Now I see that when someone else is choosing to explore the well, I notice that it’s really a part of me that’s doing that. If I resist that exploration, I get stuck. If I simply allow it without resistance, it speeds along pretty quickly, verifying that there’s nothing new to see down there, and very shortly we’re topside again.

Curry Talk

Yesterday Rachelle and I had an interesting subjective reality style conversation while strolling around Osborne Village in Winnipeg… and while enjoying a delicious bowl of red curry soup. I love manifesting curry!

We talked about what directions we might explore in our relationship and possible insecurities that may arise. What if we slept with other people more often than we did with each other? What if one or both of us had more threesomes with others than we did together? What if we traveled more with other people than we did together? What would that mean for our relationship? Does it mean we’re less close? Does it mean we’re not really a couple anymore?

With each identification of possible insecurities, it became clear that there was no need to resist it. That would simply manifest unnecessary blocks to our growth.

I realized that any potential insecurity I saw in her was simply a reflection of my own issues. I was resisting her potential resistance, and I already know from experience that doing that sort of thing is a dead end. This shifted my thinking pretty quickly, and I realized that regardless of how much or how little we connect with others or what we do with other people, or how either of us felt about that, there was no need to resist any of those potential reactions.

I like Rachelle enough to know that no matter how much insecurity she might express about what I’m doing, I can still choose to love her and enjoy our time together. My relationship with her isn’t dependent upon her feeling secure all the time. And interestingly, this makes her feel much more secure in our relationship.

I also know that she can choose to do whatever she desires to explore her own happiness, and I’m not going to feel insecure about that. I’m delighted to see her happy, with or without me present. If I welcome her to reconnect with me again and again no matter what she enjoys doing with others, then we’re likely to continue enjoying many delightful times together.

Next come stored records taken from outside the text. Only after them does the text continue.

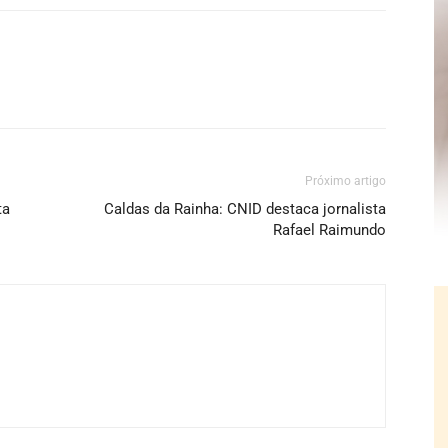
Próximo artigo
ta
Caldas da Rainha: CNID destaca jornalista
Rafael Raimundo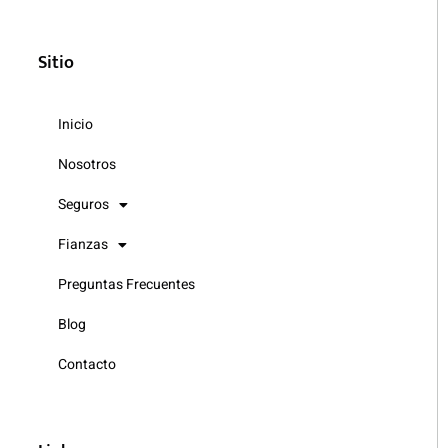
Sitio
Inicio
Nosotros
Seguros
Fianzas
Preguntas Frecuentes
Blog
Contacto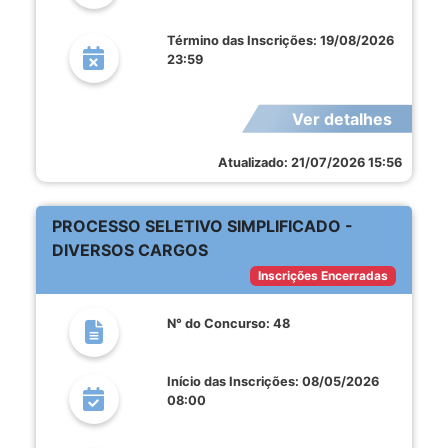
Término das Inscrições: 19/08/2026
23:59
Ver detalhes
Atualizado: 21/07/2026 15:56
PROCESSO SELETIVO SIMPLIFICADO -
DIVERSOS CARGOS
Inscrições Encerradas
N° do Concurso: 48
Início das Inscrições: 08/05/2026
08:00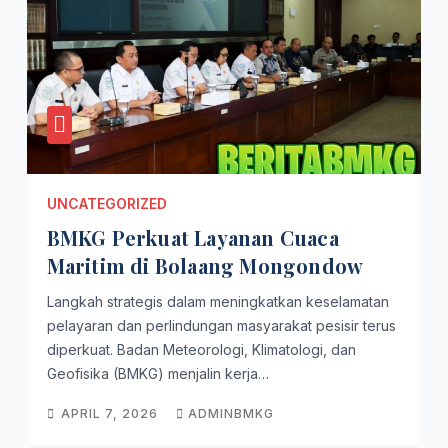
UNCATEGORIZED
BMKG Perkuat Layanan Cuaca
Maritim di Bolaang Mongondow
Langkah strategis dalam meningkatkan keselamatan
pelayaran dan perlindungan masyarakat pesisir terus
diperkuat. Badan Meteorologi, Klimatologi, dan
Geofisika (BMKG) menjalin kerja…
APRIL 7, 2026
ADMINBMKG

How can you feel insecure in a relationship when you see that your insecurities won’t push your partner away? Isn’t it nice to know that when you or your partner chooses to explore the well, the other will patiently hold the rope?

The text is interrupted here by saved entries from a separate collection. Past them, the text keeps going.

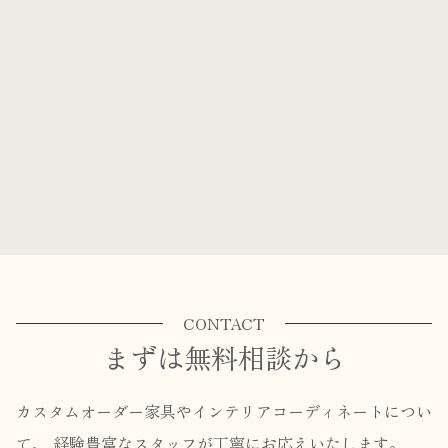
CONTACT
まずは無料相談から
カスタムオーダー家具やインテリアコーディネートについ
て、
経験豊富なスタッフが丁寧にお応えいたします。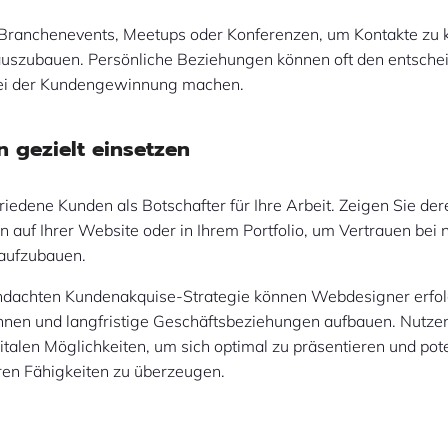
Branchenevents, Meetups oder Konferenzen, um Kontakte zu 
auszubauen. Persönliche Beziehungen können oft den entsch
bei der Kundengewinnung machen.
n gezielt einsetzen
riedene Kunden als Botschafter für Ihre Arbeit. Zeigen Sie de
 auf Ihrer Website oder in Ihrem Portfolio, um Vertrauen bei
 aufzubauen.
chdachten Kundenakquise-Strategie können Webdesigner erfol
nnen und langfristige Geschäftsbeziehungen aufbauen. Nutzen
igitalen Möglichkeiten, um sich optimal zu präsentieren und pot
ren Fähigkeiten zu überzeugen.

You can experience some tremendous growth by exploring your reactions to others’ reactions. The only insecurities you can effectively resolve are your own, but those are the only ones that really matter. As you learn to accept and allow other people’s insecurities (i.e. your resistance to their resistance), you release incongruent and misaligned thoughts, feelings, and beliefs within yourself. And soon you’ll see the people in your reality feeling increasingly happy and secure in your presence.